Теперь сцена очищена, и новая порода людей занимает её; тихо и незаметно для неё самой мужала она веками в северных лесах, дабы стать оздоровляющей колонией для истощённого Запада. Грубы и дики её законы, её нравы; но они на свой грубый лад чтут природу человеческую, которую самодержец не чтит в своих изнеженных рабах. Неизменный, словно он всё ещё на салической почве, и не соблазняемый дарами, которые подносит ему покорённый римлянин, франк остаётся верен законам, давшим ему победу. Он слишком горд и мудр, чтобы из рук несчастливцев принимать то, что нужно для счастья.
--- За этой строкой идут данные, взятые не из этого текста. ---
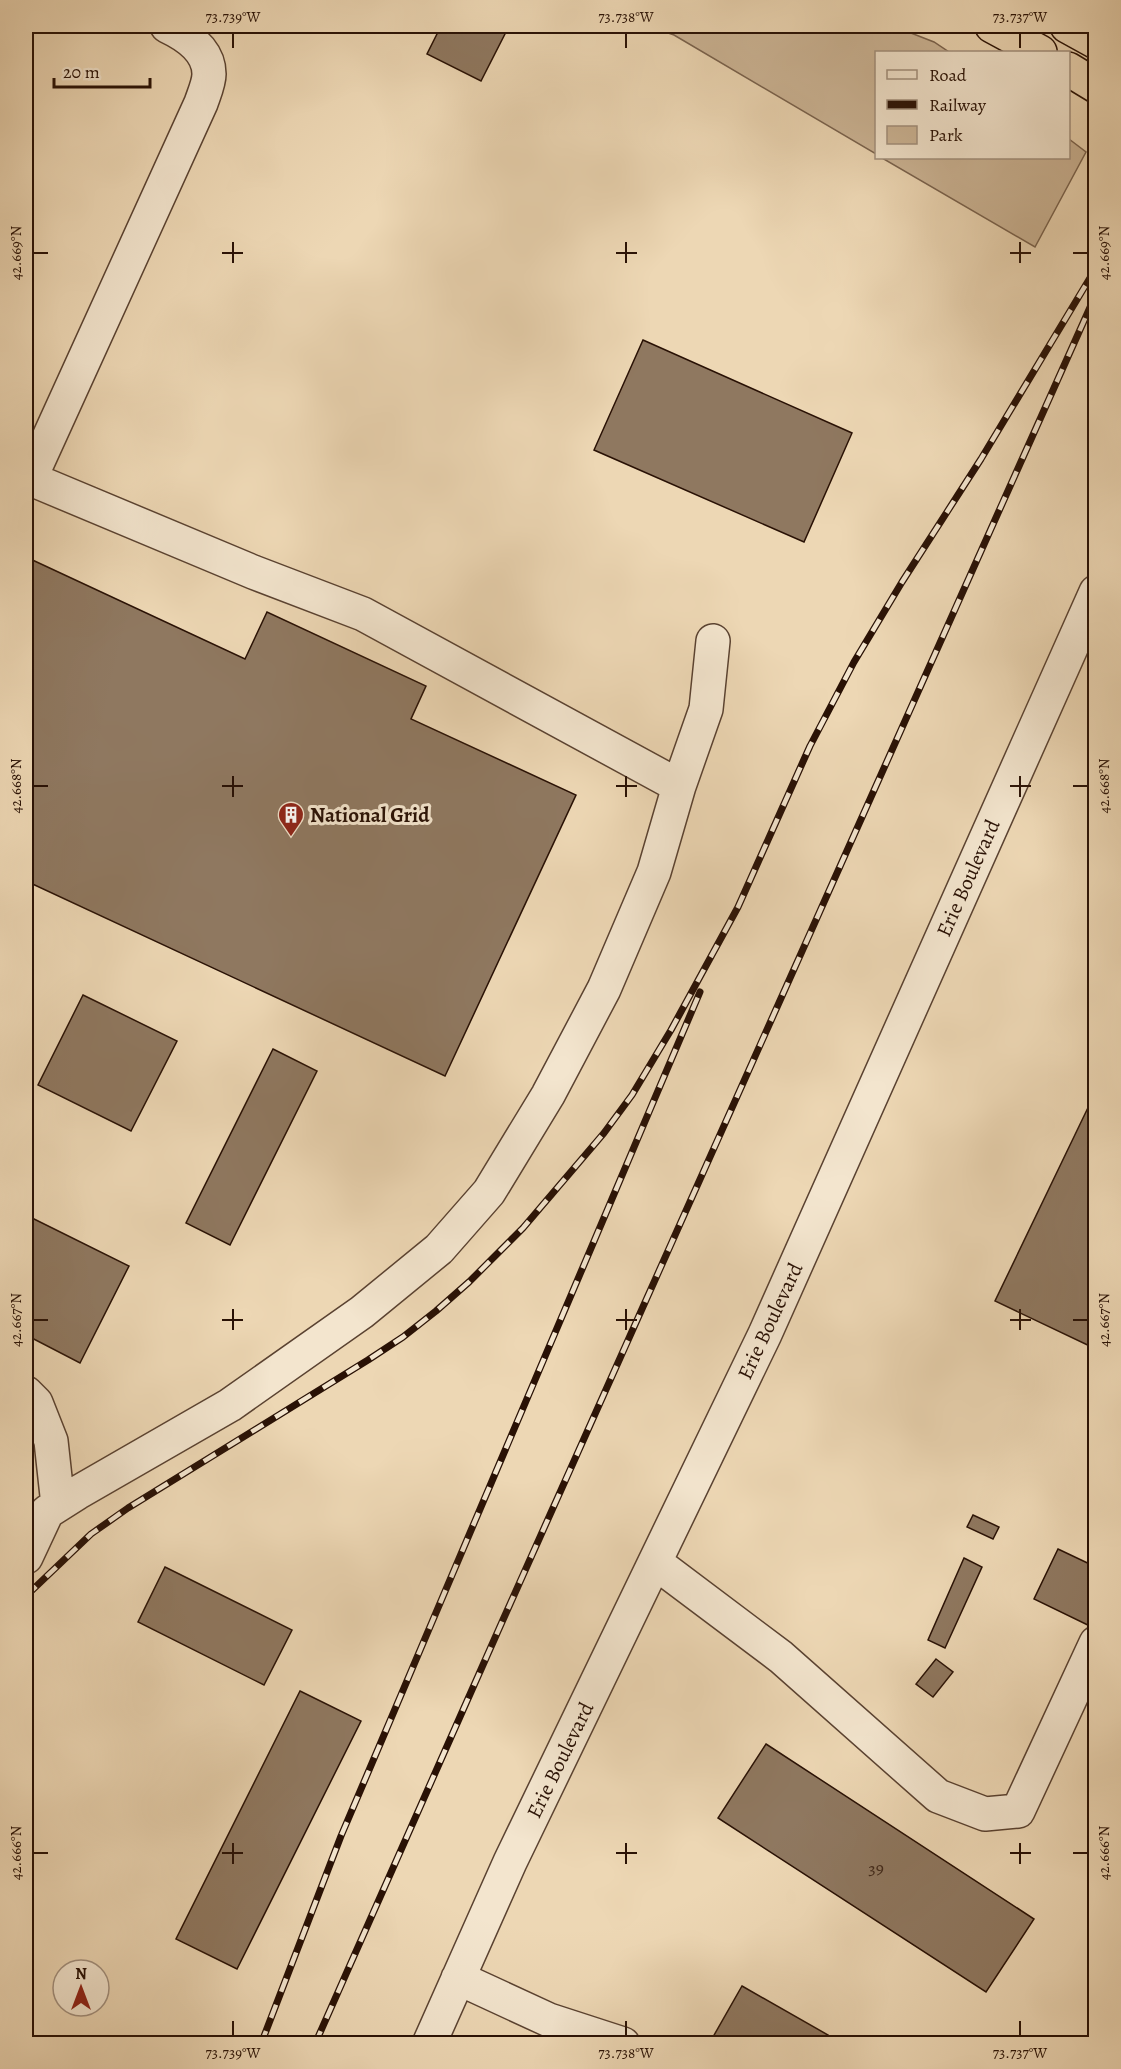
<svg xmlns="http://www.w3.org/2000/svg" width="1121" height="2069" font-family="Alegreya,serif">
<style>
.green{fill:#ccb596;stroke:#7a634e;stroke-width:1.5}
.building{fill:#8f7860;stroke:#291105;stroke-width:1.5}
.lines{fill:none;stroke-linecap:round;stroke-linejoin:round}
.minor-casing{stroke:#5a4231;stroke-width:36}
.highway-casing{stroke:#291105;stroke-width:36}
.minor{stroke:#f3e5ce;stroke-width:33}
.highway{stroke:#edd7b4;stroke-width:33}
.rail-casing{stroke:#291105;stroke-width:7}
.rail{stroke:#f3e5ce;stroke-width:4.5;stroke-dasharray:14;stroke-linecap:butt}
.ticks{fill:none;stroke:#291105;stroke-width:2}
.labels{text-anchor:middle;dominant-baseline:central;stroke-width:6;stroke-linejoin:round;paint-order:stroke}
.number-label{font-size:18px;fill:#422b1c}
.poi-label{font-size:21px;font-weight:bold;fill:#291105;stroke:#f3e5ce;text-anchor:start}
.street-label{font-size:21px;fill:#291105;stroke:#f3e5ce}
.neatline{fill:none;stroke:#291105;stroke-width:2}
.ticks-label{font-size:15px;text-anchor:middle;fill:#291105}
</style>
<rect width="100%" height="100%" fill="#edd7b4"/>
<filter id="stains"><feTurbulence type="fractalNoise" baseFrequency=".00333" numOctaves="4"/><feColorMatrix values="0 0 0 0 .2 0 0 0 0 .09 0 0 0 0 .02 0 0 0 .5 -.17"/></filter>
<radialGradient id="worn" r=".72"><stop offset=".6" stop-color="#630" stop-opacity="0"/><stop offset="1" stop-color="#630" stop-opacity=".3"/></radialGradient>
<path class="green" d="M648,26H893L934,42L949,52H876V154L674,35Z
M1069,139L1086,152L1035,247L882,158H1068Z"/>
<path class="building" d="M441,26H509L481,81L427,54Z
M643,340L852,433L804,542L594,450Z
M26,557L245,659L267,612L426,686L411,719L576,795L445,1076L26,881Z
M83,995L177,1041L131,1131L38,1085Z
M273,1049L317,1071L230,1245L186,1223Z
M1096,1091V1349L995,1301Z
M26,1215L129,1266L80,1363L26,1335Z
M973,1515L999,1527L993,1539L967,1527Z
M1058,1549L1096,1567V1629L1034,1599Z
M964,1558L982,1567L945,1648L928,1640Z
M165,1567L292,1630L264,1685L138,1622Z
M936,1659L953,1672L933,1697L916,1684Z
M300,1691L361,1721L237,1969L176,1939Z
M766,1744L1034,1919L986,1992L718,1818Z
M742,1986L828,2035L823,2044H709Z"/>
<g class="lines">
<defs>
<path id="minor" d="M26,477L253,572L363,614L679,786
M30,479L201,103C204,94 209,83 209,74C209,50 186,35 167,26
M26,1393L36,1403L51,1441L58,1505
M26,1557L47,1512L77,1493L230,1405L362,1312L439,1249L489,1192L548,1095L604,989L654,872L679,786L706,709L713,641
M656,1563L781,1657L938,1796L985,1814L1018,1811L1096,1643
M458,1978L549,2020L623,2044
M429,2044L510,1862L765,1334L1096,592"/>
<path id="highway" d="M992,26L1040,52
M1067,26L1096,42
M1068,69L1096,86"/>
</defs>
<use href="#minor" class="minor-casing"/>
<use href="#highway" class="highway-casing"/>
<use href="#minor" class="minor"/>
<use href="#highway" class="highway"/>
<defs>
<path id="rail" d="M26,1596L91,1534L128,1508L368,1360L403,1337L436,1311L469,1282L523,1228L604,1133L632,1095L671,1030L738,907L810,746L854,662L902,582L981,459L1096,268
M261,2044L341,1836L700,992
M315,2044L502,1622L1096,294"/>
</defs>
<use href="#rail" class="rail-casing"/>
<use href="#rail" class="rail"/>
</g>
<path class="ticks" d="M233,33V48M626,33V48M1020,33V48M233,242V263M626,242V263M1020,242V263M33,253H48M222,253H243M616,253H637M1010,253H1031M1073,253H1088M233,776V797M626,776V797M1020,776V797M33,786H48M222,786H243M616,786H637M1010,786H1031M1073,786H1088M233,1309V1330M626,1309V1330M1020,1309V1330M33,1320H48M222,1320H243M616,1320H637M1010,1320H1031M1073,1320H1088M233,1843V1864M626,1843V1864M1020,1843V1864M33,1853H48M222,1853H243M616,1853H637M1010,1853H1031M1073,1853H1088M233,2021V2036M626,2021V2036M1020,2021V2036"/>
<defs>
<symbol id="building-pin" viewBox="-11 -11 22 30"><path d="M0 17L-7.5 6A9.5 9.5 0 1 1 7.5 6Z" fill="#8f2418" stroke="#f3e5ce"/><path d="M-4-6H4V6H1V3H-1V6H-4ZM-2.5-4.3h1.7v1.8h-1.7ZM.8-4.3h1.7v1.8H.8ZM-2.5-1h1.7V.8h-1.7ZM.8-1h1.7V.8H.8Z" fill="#fff"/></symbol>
</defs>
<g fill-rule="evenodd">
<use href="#building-pin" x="276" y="800" width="30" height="40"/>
</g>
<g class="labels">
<g class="number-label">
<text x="876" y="1868">39</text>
</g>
<g class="poi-label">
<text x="310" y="815">National Grid</text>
</g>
<g class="street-label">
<text transform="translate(968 878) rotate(-66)">Erie Boulevard</text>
<text transform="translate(770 1321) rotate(-65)">Erie Boulevard</text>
<text transform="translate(560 1760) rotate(-64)">Erie Boulevard</text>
</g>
</g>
<rect width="1121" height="2069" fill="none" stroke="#edd7b4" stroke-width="66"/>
<rect x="875" y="51" width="195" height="108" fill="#f3e5ce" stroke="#a2907e" stroke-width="1.5"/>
<rect x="887" y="70" width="30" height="9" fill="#f3e5ce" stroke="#a2907e" stroke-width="1.5"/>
<text x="929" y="81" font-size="18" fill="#291105">Road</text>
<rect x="887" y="100" width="30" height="9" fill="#291105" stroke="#a2907e" stroke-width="1.5"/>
<text x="929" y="111" font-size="18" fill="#291105">Railway</text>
<rect x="887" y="126" width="30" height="18" fill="#ccb596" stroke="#a2907e" stroke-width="1.5"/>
<text x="929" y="141" font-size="18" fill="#291105">Park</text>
<g transform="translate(81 1988)"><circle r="28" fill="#f3e5ce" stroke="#a2907e" stroke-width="1.5"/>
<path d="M0-4.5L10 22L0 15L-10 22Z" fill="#8f2418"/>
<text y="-9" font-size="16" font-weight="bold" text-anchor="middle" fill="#291105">N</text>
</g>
<path d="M54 78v9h96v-9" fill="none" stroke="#291105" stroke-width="3"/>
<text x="63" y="78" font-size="18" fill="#291105" stroke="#f3e5ce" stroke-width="4.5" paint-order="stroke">20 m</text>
<rect x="33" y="33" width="1055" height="2003" class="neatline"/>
<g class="ticks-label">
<text x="233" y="22">73.739°W</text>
<text x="626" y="22">73.738°W</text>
<text x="1020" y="22">73.737°W</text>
<text transform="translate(16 253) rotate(-90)" y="5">42.669°N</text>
<text transform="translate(1104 253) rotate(-90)" y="5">42.669°N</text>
<text transform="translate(16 786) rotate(-90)" y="5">42.668°N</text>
<text transform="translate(1104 786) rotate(-90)" y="5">42.668°N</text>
<text transform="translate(16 1320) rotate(-90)" y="5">42.667°N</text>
<text transform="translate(1104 1320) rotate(-90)" y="5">42.667°N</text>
<text transform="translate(16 1853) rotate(-90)" y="5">42.666°N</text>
<text transform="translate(1104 1853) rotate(-90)" y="5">42.666°N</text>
<text x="233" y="2058">73.739°W</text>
<text x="626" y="2058">73.738°W</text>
<text x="1020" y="2058">73.737°W</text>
</g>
<rect width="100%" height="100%" filter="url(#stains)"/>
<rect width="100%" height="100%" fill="url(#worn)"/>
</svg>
На пепелище римского великолепия раскидывает он свои кочевые шатры, вонзает в завоёванную землю железное копьё, самое ценное своё достояние, водружает его перед судилищами, и даже христианство, если оно хочет привязать дикаря к себе, вынуждено опоясываться грозным мечом.
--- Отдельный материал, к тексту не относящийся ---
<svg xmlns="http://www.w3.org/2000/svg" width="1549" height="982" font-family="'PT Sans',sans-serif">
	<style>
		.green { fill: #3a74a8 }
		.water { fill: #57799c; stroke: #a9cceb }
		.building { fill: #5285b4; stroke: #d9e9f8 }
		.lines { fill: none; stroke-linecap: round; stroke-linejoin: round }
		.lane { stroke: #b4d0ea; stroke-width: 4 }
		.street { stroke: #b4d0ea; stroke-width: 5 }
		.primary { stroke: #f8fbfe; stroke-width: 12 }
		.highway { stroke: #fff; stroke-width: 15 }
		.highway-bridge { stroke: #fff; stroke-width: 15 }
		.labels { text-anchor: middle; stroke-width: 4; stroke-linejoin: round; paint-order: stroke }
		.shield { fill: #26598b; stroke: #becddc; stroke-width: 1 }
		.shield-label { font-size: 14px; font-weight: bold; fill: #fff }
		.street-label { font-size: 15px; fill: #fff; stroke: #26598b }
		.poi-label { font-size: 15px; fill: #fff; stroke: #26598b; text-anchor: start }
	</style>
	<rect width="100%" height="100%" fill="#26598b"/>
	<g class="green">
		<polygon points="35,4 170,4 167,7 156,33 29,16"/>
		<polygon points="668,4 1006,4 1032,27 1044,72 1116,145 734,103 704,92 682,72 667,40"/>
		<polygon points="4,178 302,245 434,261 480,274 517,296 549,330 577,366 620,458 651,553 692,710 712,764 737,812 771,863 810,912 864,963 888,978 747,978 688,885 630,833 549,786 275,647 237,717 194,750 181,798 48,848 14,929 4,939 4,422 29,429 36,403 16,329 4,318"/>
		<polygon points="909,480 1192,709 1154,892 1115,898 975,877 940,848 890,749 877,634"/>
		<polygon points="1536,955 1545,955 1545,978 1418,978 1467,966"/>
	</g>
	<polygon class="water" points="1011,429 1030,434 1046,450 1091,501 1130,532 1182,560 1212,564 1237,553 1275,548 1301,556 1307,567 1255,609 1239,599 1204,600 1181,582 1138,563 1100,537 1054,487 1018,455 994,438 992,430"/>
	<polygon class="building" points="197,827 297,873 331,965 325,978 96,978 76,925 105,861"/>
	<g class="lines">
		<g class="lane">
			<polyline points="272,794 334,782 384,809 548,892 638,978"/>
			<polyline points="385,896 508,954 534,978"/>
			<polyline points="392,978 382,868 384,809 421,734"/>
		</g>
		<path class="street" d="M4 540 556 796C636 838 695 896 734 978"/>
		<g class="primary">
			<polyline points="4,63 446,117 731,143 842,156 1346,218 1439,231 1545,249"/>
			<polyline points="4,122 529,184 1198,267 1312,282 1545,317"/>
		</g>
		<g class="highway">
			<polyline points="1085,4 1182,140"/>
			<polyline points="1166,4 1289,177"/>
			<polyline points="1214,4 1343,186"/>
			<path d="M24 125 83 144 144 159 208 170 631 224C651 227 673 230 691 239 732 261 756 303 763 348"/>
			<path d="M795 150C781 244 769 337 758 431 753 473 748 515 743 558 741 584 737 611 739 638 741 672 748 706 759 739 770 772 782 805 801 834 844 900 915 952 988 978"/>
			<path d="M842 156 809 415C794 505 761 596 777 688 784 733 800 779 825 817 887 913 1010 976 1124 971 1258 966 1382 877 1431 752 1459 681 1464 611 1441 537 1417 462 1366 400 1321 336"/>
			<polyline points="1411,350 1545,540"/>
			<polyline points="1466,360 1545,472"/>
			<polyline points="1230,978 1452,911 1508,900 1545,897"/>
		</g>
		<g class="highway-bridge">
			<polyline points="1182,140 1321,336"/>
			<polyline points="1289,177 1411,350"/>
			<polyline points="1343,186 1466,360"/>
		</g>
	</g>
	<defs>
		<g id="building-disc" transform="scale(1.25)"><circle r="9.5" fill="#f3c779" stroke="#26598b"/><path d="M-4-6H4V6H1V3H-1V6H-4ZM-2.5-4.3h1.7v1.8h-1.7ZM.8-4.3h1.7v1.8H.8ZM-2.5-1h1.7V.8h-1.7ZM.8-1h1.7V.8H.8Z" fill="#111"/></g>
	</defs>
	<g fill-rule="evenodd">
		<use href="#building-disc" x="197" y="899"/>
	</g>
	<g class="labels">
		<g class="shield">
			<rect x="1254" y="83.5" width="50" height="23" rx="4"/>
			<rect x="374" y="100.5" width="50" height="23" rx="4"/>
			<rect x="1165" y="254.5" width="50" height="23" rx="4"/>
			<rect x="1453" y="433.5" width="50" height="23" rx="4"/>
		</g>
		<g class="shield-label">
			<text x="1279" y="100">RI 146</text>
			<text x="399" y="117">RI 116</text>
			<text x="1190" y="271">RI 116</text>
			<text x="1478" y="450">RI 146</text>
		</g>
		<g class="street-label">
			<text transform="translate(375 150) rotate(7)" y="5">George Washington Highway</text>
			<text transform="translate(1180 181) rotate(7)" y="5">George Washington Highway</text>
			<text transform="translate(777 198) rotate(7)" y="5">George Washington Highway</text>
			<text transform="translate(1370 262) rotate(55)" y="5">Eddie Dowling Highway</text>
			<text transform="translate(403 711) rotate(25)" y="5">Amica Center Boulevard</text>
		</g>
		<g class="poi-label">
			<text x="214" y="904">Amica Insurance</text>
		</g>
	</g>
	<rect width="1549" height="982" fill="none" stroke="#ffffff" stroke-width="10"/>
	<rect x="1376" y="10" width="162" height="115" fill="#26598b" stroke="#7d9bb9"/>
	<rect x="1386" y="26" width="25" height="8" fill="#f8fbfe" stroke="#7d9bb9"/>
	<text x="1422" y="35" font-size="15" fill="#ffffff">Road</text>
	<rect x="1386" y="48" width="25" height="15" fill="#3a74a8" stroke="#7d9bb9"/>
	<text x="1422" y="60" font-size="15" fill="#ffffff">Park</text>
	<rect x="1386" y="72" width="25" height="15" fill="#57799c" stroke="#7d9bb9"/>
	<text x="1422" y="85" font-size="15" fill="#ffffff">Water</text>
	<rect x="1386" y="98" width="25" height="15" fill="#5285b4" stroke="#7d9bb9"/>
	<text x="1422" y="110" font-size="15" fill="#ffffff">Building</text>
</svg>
И вот все чужие руки отстраняются от сына природы. Рушатся мосты между Византией и Марселем, между Александрией и Римом; робкий купец спешит домой; соединявший страны корабль лежит без мачт на берегу. Пустыня вод и гор, мрак диких нравов вплотную подступают к вратам Европы, вся эта часть света отныне заперта.

Начинается длительная, тяжёлая и примечательная борьба: грубый германский дух борется с соблазнами нового неба, с новыми страстями, со спокойной силой примера, с наследием повергнутого Рима, который на новой родине всё ещё расставляет ему тысячи сетей. И горе преемнику какого-нибудь Клодиона, если он на властительском подиуме Траяна возомнит себя Траяном! Тысячи клинков сверкнут, чтобы напомнить ему о скифских дебрях. Бурно сталкивается властолюбие со свободой, упрямство с твёрдостью, хитрость стремится опутать доблесть, воскресает жестокое право сильного, и веками не остывает дымящаяся сталь. Унылая ночь, помрачающая все умы, нависла над Европой. Лишь изредка взлетают светлые искры, и тьма после них кажется ещё ужаснее. Вечный порядок как будто покинул кормило вселенной или же, преследуя какую-то дальнюю цель, отрёкся в те времена от людей. Всё же, подобно матери, равно пекущейся о всех своих детях, он пока даёт изнемогающим приют у подножья алтарей и смирением веры закаляет сердца против мытарств, избавить от которых не может. Нравы он поручает охране одичавшего христианства и позволяет среднему поколению опираться на тот шаткий костыль, который, разломав его, отнимет у более сильного внука. Но в этой долгой войне распаляются и государства и жители. Стойко защищается немецкий дух от сковывающего сердца деспотизма, который подавил слишком рано уставшего римлянина; родник свободы бьёт животворной струёй, неукрощённым и сохранным достигает более позднее поколение той прекрасной поры, когда, наконец, благодаря дружным стараниям Счастья и Человека свет мысли соединится с мощью решимости, прозорливость — с геройством. Когда Рим ещё рождал Сципионов и Фабиев, ему не хватало мудрецов, которые указали бы их добродетели достойную цель. Когда же блистали его мудрецы, деспотизм уже задушил свою жертву, и во времена всеобщей расслабленности их появление не возымело благотворного действия. Также и греческая добродетель не сохранилась до светлых времён Перикла и Александра, а когда Гарун учил мыслить своих арабов, жар их сердец уже остыл. Новую Европу бдительно охранял более счастливый гений. Долгие вооружённые распри средних веков дали шестнадцатому веку здоровое, сильное поколение и воспитали могучих бойцов, которые сражаются во имя разума, подъявшего теперь свой стяг.